# Lizards sleeping pattern.



## Arn (Dec 3, 2014)

I have 2 collared lizards one male and one female, they used to have the same sleeping pattern as each other. They would wake up in the morning and go to sleep at night but now the female is asleep all day and up all night

Is it common for lizards sleeping patterns to change like this? I rarely see them both awake at the same time anymore.


----------



## robert19 (Feb 26, 2012)

She could just be in brumation, most lizards slow down for winter.


----------



## karma (Jul 12, 2007)

Hi have my fair share of collared lizards and over the years i can count on them clockwork whether it be a thinderstorm coming or them slowing down for brumation which usually starts in my case in september for most of them(some stay awake throughout)but this season has been a funny one as come september as clockwork my bulk of collareds slow down and go to sleep usually until feb/march next year.but in this case they slow themselves down for 1 month then back awake and active again except for one female.
It is obviously due to the mild winter so far only having seen around 4 frosty nights and only just turning colder this last few days.

what i can say is though i have never seen any collared sleep in the daytime and awake throughout the night so in my own opinion and i state this is just my own veiw on things from what you posted i would start by looking at the way they are together as a single male/female can become stressfull for the female as she gets all the attention and different collareds cope in different ways.
Some are easily able to fend off the males advances where others are just overpowered and unable to fend of his advances.Also males vary due to the fact some males will take rejection and let be whereas others will just try try and try there luck.

I would seriously start with looking into the fact that maybe she is trying to avoid the male and the situation of him being horny for want of better words,If you had another female then it would cut the advances down in the fact a problem shared is a problem halfed so to speak.

When she is active on a night-time how active is she ect ect ect.


Hope that helps just i havent seen that particular behaviour before with any of my ever.


----------



## Tongue Flicker (Oct 26, 2014)

I know some lizards adjust a couple of hours before or after their normal waking/sleeping time.
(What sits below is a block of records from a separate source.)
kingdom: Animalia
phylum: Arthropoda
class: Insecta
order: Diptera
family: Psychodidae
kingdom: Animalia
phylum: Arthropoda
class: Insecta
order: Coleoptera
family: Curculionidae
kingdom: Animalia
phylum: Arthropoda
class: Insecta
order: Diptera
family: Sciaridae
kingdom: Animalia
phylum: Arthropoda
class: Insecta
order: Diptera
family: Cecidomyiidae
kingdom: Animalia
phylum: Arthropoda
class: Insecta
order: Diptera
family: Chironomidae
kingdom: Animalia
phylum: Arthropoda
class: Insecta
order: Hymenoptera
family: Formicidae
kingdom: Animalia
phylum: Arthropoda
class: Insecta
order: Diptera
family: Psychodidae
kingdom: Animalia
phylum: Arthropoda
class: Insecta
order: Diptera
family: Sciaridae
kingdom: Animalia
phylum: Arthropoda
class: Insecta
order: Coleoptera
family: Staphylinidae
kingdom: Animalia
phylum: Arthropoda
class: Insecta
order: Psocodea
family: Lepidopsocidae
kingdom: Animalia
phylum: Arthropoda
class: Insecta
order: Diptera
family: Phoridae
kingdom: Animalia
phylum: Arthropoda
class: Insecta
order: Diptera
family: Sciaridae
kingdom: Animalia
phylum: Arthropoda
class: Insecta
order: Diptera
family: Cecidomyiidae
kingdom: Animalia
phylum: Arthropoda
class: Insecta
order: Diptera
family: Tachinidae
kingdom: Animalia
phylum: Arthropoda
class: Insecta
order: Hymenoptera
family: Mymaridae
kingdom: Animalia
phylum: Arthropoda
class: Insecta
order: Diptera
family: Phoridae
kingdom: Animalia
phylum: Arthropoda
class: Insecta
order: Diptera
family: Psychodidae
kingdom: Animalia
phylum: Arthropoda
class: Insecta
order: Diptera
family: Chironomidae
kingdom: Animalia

This is due to hormonal changes, seasonal changes, etc. This is normal much like how DST settings do


----------



## Jamie XVX (Nov 24, 2014)

It is unlikely to be brumation, as that would mean less activity, not a change in the time when the activity occurs.

I don't know about these guys particularly, but the concepts of diurnal and nocturnal are pretty much a human thing.

Animals, reptiles especially and captive reptiles even moreso, are active when it suits them, and this might not always be when you'd expect.

As long as your temperatures and humidities are correct, I wouldn't be worried about changes in your animals sleeping pattern, unless it is sleeping far more or far less than usual.

If animals are sharing, your husbandry might be correct and there could be another cause. Is the male showing signs of dominance or aggression? It could be that the female is avoiding the male by being active on a different cycle to him.


----------